How can sellers who have been waiting for the market to recover be sure they are getting the maximum they can from the sale of their home?

Consumer Reports magazine found that doing some work on your home before you sell can boost the selling price by an average 12 percent – more in some markets – or a gain of about $24,600 on the median-priced home of $205,000.

The consumer magazine surveyed 300 top real estate professionals from around the country about what sellers can do before putting their home on sale to increase the sales price.

Here are the top five ways to increase home value, according to the study:

1. De-clutter and depersonalize your home (Cost $0 to $2,500, return 3 to 5 percent)

No one wants to look through a messy, cluttered house. One agent surveyed recommended that you prepare your house as if your boss were coming for dinner.
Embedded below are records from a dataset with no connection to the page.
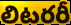
లిటరరీ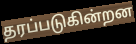
தரப்படுகின்றனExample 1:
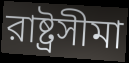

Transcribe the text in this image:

রাষ্ট্রসীমা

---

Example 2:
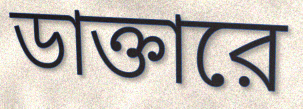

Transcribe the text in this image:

ডাক্তারে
It’s also important, they say, to depersonalize the house of family photos so that potential buyers can imagine themselves living in the home. If you don’t have time to do it yourself, professional organizers can be hired to help. Consumer Reports recommends going to the National Association of Professional Organizers website and searching for organizers in your area.

2. Make improvements to your kitchen (Cost $300 to $5,000, return 3 to 7 percent)
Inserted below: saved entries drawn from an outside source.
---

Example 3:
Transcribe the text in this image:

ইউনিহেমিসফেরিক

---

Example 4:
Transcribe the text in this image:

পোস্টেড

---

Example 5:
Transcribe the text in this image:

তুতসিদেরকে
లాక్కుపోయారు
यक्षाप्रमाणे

Because the kitchen is one of the most important rooms in the house to the buyer – if not the most important – it’s important to have it in the best shape possible. That’s not to say you need to run out and buy all new appliances. But be sure to make all minor repairs, including leaks, lighting and marred areas on appliances and cabinetry. You can also make relatively inexpensive improvements that will make a big difference, including replacing cabinet hardware, new faucets, painting the walls, adding new curtains. If your appliances are in particularly bad shape, you might consider replacing them or offering an allowance. The same goes for cabinets and floors, especially if your sale is a while off and you’ll have time to enjoy them.
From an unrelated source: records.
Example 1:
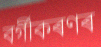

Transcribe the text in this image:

বৰ্গীকৰণৰ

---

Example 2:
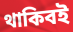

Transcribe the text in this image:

থাকিবই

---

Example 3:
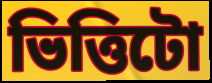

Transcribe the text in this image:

ভিত্তিটো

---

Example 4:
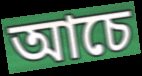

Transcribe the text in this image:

আচে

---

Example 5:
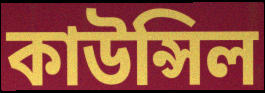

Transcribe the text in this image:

কাউন্সিল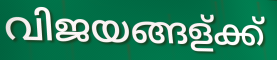
വിജയങ്ങള്ക്ക്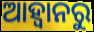
ଆହ୍ବାନରୁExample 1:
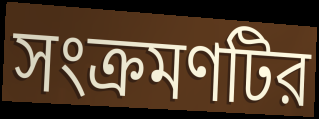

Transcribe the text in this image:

সংক্রমণটির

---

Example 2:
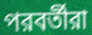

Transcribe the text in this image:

পরবর্তীরা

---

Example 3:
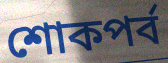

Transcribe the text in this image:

শোকপর্ব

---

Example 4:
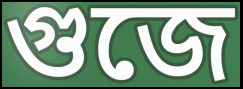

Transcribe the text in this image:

গুজে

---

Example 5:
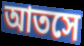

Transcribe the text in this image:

আতসে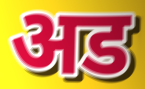
अड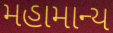
મહામાન્યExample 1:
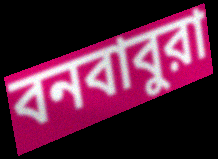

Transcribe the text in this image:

বনবাবুরা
3. Spiff the bathrooms ($300 to $1,000, return 2 to 3 percent)

The bathroom is another important room to have in shape, real estate agents said. Caulking around the tub, cleaning tile, replacing faucets, adding towel racks, painting the walls, changing lighting, if needed, all help to improve the appearance of the bathroom. Bigger changes that might help, particularly if you’ll be living in the house for some time before the sale, would be a new toilet and vanity.

4. Paint rooms only if needed ($100 to $1,000, return 1 to 3 percent)

Most respondents said painting the entire interior is a waste of money. Instead, paint only those rooms that need it, as well as particularly brightly colored rooms. A bright room in an unusual or dark color can be a turn-off. “Oh, that’s the house with the purple bedrooms,” the client of one agent said. White and off-white walls are the most recommended, as well as beige and grey. Remember to paint the kitchen and bathroom if they need it, and tidy up smears with a Magic Eraser, Consumer Reports recommends.

5. Spruce up the exterior ($150 to $7,500, return 2 to 5 percent)

Give potential buyers a good first impression by mowing the yard, trimming the hedges, putting away toys, adding more mulch to flower gardens, etc. Power wash the exterior and make any visual repairs that are necessary. Repaint the entry door, or replace it if needed. It’s also important to have the roof in good shape. One-third of the respondents said having a roof in good condition was important. A typical reroof would cost about $6,000 using standard three-tab shingles, the consumer magazine said.